# Exercice court 1
D'après le texte sur l'enlèvement d'enfants, combien de temps les enfants de l'affaire la plus récente sont-ils restés à l'étranger ?
# Exercice court 2
Poursuivez le texte sur l'enlèvement d'enfants à partir de sa dernière phrase.

# Texte fourni
===============
M. Major : Je suis d'accord avec vous lorsqu'il s'agit d'éviter qu'un enfant soit maltraité, ce qui évidemment n'est pas une infraction. L'enlèvement en vue d'obtenir une rançon est le cas auquel nous pensons habituellement.

Il y a de nombreux cas de parents divorcés. L'affaire la plus récente que j'ai vue concernait une femme qui avait amené les enfants à l'étranger où ils étaient restés pendant 15 ans. La disposition relative aux peines obligatoires contient une exception pour les parents séparés, mais qui demeurent des parents. Il n'y a pas d'exception pour la personne qui n'a pas acquis le statut de parent. Au début d'une relation de fait, les parties ne sont pas considérées comme des conjoints, à quelque fin que ce soit. Si, dans de telles circonstances, la femme ou le mari, celui qui a la garde de l'enfant, retire l'enfant à la mère naturelle dans l'intérêt de ce dernier, alors il faudrait tenir compte de cet élément. Cela devrait faire partie des exceptions.

Il y a de nombreuses affaires d'enlèvement par un membre de la famille et il faudrait prévoir là une exception. Je ne parlais pas de soustraire l'enfant à un danger immédiat, mais de confier la garde de l'enfant à une personne, dans l'intérêt de l'enfant. Il faudrait bien entendu démontrer que la personne a véritablement agi dans l'intérêt de l'enfant.

Il y a d'autres affaires dans lesquelles le Canada n'a pas conclu d'accord avec d'autres pays au sujet du renvoi des enfants enlevés, mais c'est une catégorie d'affaires différentes parce que la personne qui a commis l'infraction ne reviendra jamais au Canada.
===============
# Extrait de données
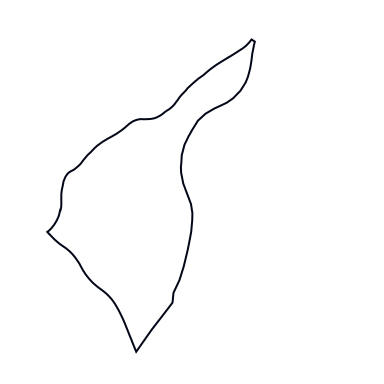 the district of Dordrecht, Zuid-Holland, Netherlands, rotated 323°
{"feature_id": "6326949B98267604037576", "entity_name": "Dordrecht", "entity_type": "district", "adm_level": 2, "iso_a3": "NLD", "parent_name": "Netherlands", "parent_adm1": "Zuid-Holland", "projection": "albers", "projection_center": [4.731, 51.769], "detail": "fine", "context": "isolated", "style": "outline", "palette": "ink", "viewbox_px": 384, "rotation_deg": 323, "n_neighbors": 0, "source": "geoboundaries", "source_scale": "gbopen_adm2", "svg_char_len": 5639}
<svg xmlns="http://www.w3.org/2000/svg" viewBox="0 0 384 384"><g transform="rotate(323 192 192)"><path d="M51.3,286.0L64.3,281.8L68.6,280.4L75.4,278.2L77.1,277.7L77.7,277.5L91.3,273.8L101.4,271.0L109.7,268.7L110.9,267.5L116.5,261.4L122.2,258.4L129.0,254.8L137.5,248.7L140.2,246.8L151.4,237.6L154.6,234.9L158.3,231.6L162.4,227.9L167.6,223.1L171.2,219.1L175.2,214.7L179.6,209.1L183.9,201.1L186.0,194.0L186.8,191.2L190.1,180.0L193.3,173.4L195.0,169.9L198.4,165.1L200.3,163.1L202.3,160.8L205.9,156.5L214.5,149.7L223.3,145.2L224.1,144.9L229.6,142.5L239.7,138.6L250.0,137.6L254.1,138.1L258.6,138.6L260.1,138.8L267.1,140.3L273.4,141.6L275.8,141.7L281.1,141.9L291.6,140.3L293.7,139.5L300.6,136.9L304.5,134.6L306.2,133.5L307.9,132.2L312.1,128.9L312.7,128.4L315.2,126.1L318.6,122.8L323.6,117.6L326.8,114.8L330.0,111.9L332.7,109.7L332.3,108.6L331.3,106.0L330.3,106.3L329.8,106.5L329.4,106.6L328.9,106.7L328.6,106.8L328.0,106.9L327.3,107.1L326.6,107.2L325.9,107.3L325.4,107.4L324.8,107.5L324.3,107.6L323.9,107.6L323.5,107.7L323.1,107.7L322.7,107.7L322.3,107.8L321.8,107.8L321.2,107.8L320.7,107.8L320.1,107.8L319.6,107.8L318.5,107.8L318.1,107.8L317.5,107.7L317.0,107.7L316.4,107.6L316.1,107.6L315.5,107.6L315.1,107.5L314.5,107.5L313.2,107.4L311.6,107.3L310.5,107.2L309.6,107.1L308.8,107.1L307.9,107.0L307.5,107.0L306.9,106.9L306.7,106.9L306.4,106.9L306.0,106.8L305.4,106.8L304.7,106.7L303.4,106.6L302.9,106.5L302.6,106.5L302.4,106.5L302.4,106.4L301.8,106.4L301.2,106.3L300.5,106.3L300.1,106.2L299.0,106.1L298.6,106.1L298.1,106.0L297.6,106.0L297.2,105.9L296.5,105.8L295.8,105.8L295.2,105.7L294.6,105.7L294.0,105.6L293.5,105.6L293.4,105.6L292.7,105.5L291.3,105.4L290.2,105.3L289.1,105.2L288.9,105.2L288.7,105.2L287.9,105.1L286.3,105.1L284.2,105.0L280.0,105.0L275.5,105.2L271.8,105.5L270.0,105.5L268.5,105.4L267.4,105.4L266.9,105.4L265.8,105.3L265.4,105.3L264.4,105.4L264.1,105.4L260.1,105.6L256.3,105.9L254.8,106.1L251.6,106.4L251.1,106.4L248.2,107.2L246.3,107.5L245.2,107.7L242.8,108.0L241.9,108.2L241.4,108.3L240.6,108.5L238.6,109.0L236.0,109.9L233.1,110.7L230.8,111.4L230.6,111.4L230.0,111.6L228.6,111.8L227.1,112.0L225.5,112.1L224.5,112.1L224.1,112.2L222.9,112.1L222.5,112.1L221.3,111.9L221.2,111.9L220.9,111.9L220.6,111.9L219.7,111.9L218.4,111.8L218.0,111.8L217.7,111.8L217.2,111.9L216.8,111.9L216.5,111.9L216.3,111.9L215.3,111.9L214.7,111.9L214.1,111.9L213.6,111.9L213.2,111.9L212.7,111.8L212.4,111.8L212.1,111.7L211.7,111.7L211.4,111.6L211.0,111.6L210.7,111.5L210.3,111.4L209.9,111.4L209.5,111.3L209.2,111.3L208.8,111.2L208.5,111.2L208.0,111.0L207.3,110.8L207.2,110.7L205.9,110.3L205.4,110.1L205.2,109.9L204.1,109.4L203.9,109.3L202.3,108.4L200.7,107.3L199.3,106.3L197.7,105.2L196.1,103.9L195.9,103.7L195.5,103.4L195.2,103.2L194.8,102.9L194.6,102.8L194.4,102.6L194.2,102.5L193.9,102.4L193.6,102.2L193.4,102.1L193.1,101.9L192.8,101.8L192.6,101.7L192.2,101.5L191.9,101.4L191.5,101.2L191.1,101.1L190.7,100.9L190.3,100.8L190.0,100.7L189.7,100.6L189.2,100.5L188.8,100.4L188.3,100.3L188.2,100.2L187.7,100.1L187.3,100.1L186.7,100.0L186.3,99.9L185.9,99.9L185.1,99.9L184.8,99.9L184.2,99.8L183.5,99.8L182.9,99.8L182.3,99.8L182.2,99.8L181.9,99.9L181.7,99.9L181.3,99.9L180.7,100.0L180.2,100.0L179.5,100.0L179.0,100.1L178.5,100.1L177.7,100.2L177.1,100.2L176.6,100.2L176.0,100.3L175.0,100.3L174.5,100.3L172.3,100.3L167.8,100.1L165.2,99.9L164.0,99.7L162.1,99.5L160.9,99.3L159.1,99.1L157.5,98.8L156.0,98.6L154.4,98.5L152.9,98.3L151.5,98.2L151.3,98.1L151.0,98.1L150.6,98.1L145.9,98.0L144.2,98.0L142.9,98.1L142.4,98.2L141.7,98.2L140.7,98.3L140.2,98.4L139.2,98.6L138.3,98.7L136.1,99.1L135.4,99.2L134.7,99.3L133.5,99.4L132.4,99.5L131.3,99.6L129.0,100.1L128.2,100.3L126.0,100.8L123.6,101.4L123.4,101.5L122.8,101.6L122.3,101.8L121.8,102.0L121.5,102.0L121.2,102.1L120.5,102.3L119.9,102.5L119.4,102.5L119.2,102.6L118.9,102.6L118.3,102.7L117.4,102.8L117.0,102.8L116.6,102.9L116.3,102.9L115.8,102.9L114.8,103.0L114.0,103.0L113.5,103.0L113.2,103.0L112.7,103.1L112.3,103.1L112.1,103.1L111.9,103.1L111.7,103.1L111.3,103.1L111.0,103.1L110.8,103.0L110.6,103.0L110.4,103.0L110.1,102.9L109.7,102.9L109.4,102.8L109.1,102.8L108.8,102.7L108.5,102.7L108.2,102.6L107.9,102.6L107.6,102.5L107.3,102.5L107.0,102.5L106.8,102.4L106.5,102.4L106.3,102.4L106.2,102.4L104.8,102.4L103.4,102.6L101.5,103.2L100.1,103.7L99.0,104.3L95.7,106.3L92.3,109.4L89.5,111.8L86.4,115.0L85.5,116.2L84.4,117.7L83.9,118.2L83.6,118.7L83.2,119.2L83.1,119.3L81.6,121.4L80.7,122.5L80.1,123.3L79.8,123.7L79.5,124.1L78.7,125.0L78.4,125.4L77.8,125.9L77.5,126.2L77.1,126.5L76.8,126.8L75.8,127.5L75.7,127.2L74.2,128.5L72.3,130.1L70.6,131.3L69.0,132.2L66.9,133.3L64.0,134.5L61.9,135.3L59.5,135.9L57.5,136.4L54.6,136.8L52.4,136.8L52.7,140.0L52.8,140.0L53.0,142.1L53.4,145.3L53.7,147.4L54.0,148.9L54.4,150.8L54.5,151.2L55.1,153.8L55.8,156.0L56.9,159.3L57.5,161.2L57.9,162.7L58.4,164.9L58.5,165.3L59.0,168.8L59.1,169.6L59.1,170.6L59.2,171.2L59.2,172.2L59.3,173.6L59.3,175.2L59.2,175.9L59.2,176.8L59.2,177.5L59.1,178.2L59.1,178.9L59.1,179.5L59.1,180.0L58.9,181.8L58.6,183.7L58.4,184.6L58.4,184.8L58.2,186.4L57.8,189.1L57.8,189.5L57.7,189.7L57.7,189.8L57.7,190.0L57.7,190.5L57.7,190.8L57.6,192.2L57.5,192.8L57.5,196.1L57.5,196.6L57.7,200.8L57.8,201.5L58.0,203.2L58.0,203.4L58.0,203.6L58.1,204.3L58.2,205.0L58.5,206.5L58.9,208.4L59.7,211.7L60.9,215.6L61.8,218.9L61.9,219.3L62.1,220.3L62.4,221.4L63.0,225.6L63.3,229.0L63.3,229.5L63.3,230.8L63.3,231.9L63.2,233.4L63.2,234.6L63.0,236.1L62.8,238.4L62.7,238.8L62.2,242.6L61.5,246.4L60.5,251.5L59.6,255.1L59.2,256.9L58.6,258.9L58.4,259.6L57.9,261.7L57.3,263.8L55.6,270.0L55.2,271.6L54.9,272.8L53.7,277.0L52.5,281.5L51.3,286.0Z" fill="none" stroke="#020617" stroke-width="2"/></g></svg>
===============
# Réponse 1
Ils y sont restés pendant 15 ans.

# Réponse 2
Le président : J'ai soulevé ce point lorsque nous avons parlé des peines minimales obligatoires. J'aimerais obtenir une brève réaction de la part des témoins s'il y en a qui souhaitent le faire. C'est un commentaire qui émane de la Cour d'appel de l'Alberta, de décembre 2010. Dans cette affaire, le tribunal avait imposé une peine d'emprisonnement de 90 jours à purger de façon intermittente et la probation à un accusé qui avait violé une jeune fille inconsciente. La cour a déclaré :

[...] La recherche d'un juge favorable est une pratique bien vivante au Canada. [...] Il est pratiquement impossible d'atteindre les objectifs des peines et de respecter les principes qui y sont associés s'il n'y a pas une uniformité raisonnable dans l'approche à la détermination de la peine adoptée par les juges de première instance et d'appel au Canada. La recherche d'une sanction juste devient alors au mieux une loterie et au pire, un mythe. [...] Si les tribunaux n'agissent pas pour donner effet aux promesses du législateur et si la confiance publique dans le système judiciaire diminue, alors le Parlement sera obligé d'intervenir.

Cela explique en partie pourquoi nous constatons à l'heure actuelle un recours accru aux peines minimales obligatoires. Quelqu'un d'entre vous souhaite-t-il commenter cette opinion de la Cour d'appel?

M. Spratt : R. c. Arcand est un long jugement de la Cour d'appel. L'arrêt Arcand reconnaît en particulier que la peine imposée doit se situer à l'intérieur de la gamme des peines possibles. Il peut exister des circonstances aggravantes ou atténuantes qui peuvent amener le tribunal à s'écarter de cette gamme de peine. L'aspect que vous essayez de régler avec les peines minimales obligatoires va tout à fait à l'encontre d'un jugement qui irait dans l'autre sens parce qu'il n'est pas possible de s'éloigner de la gamme inférieure que représente la peine minimale. Il peut fort bien exister des circonstances atténuantes qui obligeraient le tribunal à s'écarter de cette gamme de peines s'il tenait compte de l'ensemble des preuves.

Les peines minimales obligatoires ne vont pas régler le problème qui se posait dans Arcand et elles vont aggraver d'autres problèmes. J'ai comparu au sujet d'un bon nombre de projets de loi qui prévoyaient des peines minimales obligatoires. Nous avons vu un grand nombre de projets de loi et certains au sujet desquels j'ai comparu prévoyaient des exceptions constitutionnelles; cela a entraîné l'annulation de certaines lois et des conflits au niveau des appels. La Cour suprême va un moment donné se prononcer sur cette question et il y a encore des dossiers pendants devant la Cour d'appel.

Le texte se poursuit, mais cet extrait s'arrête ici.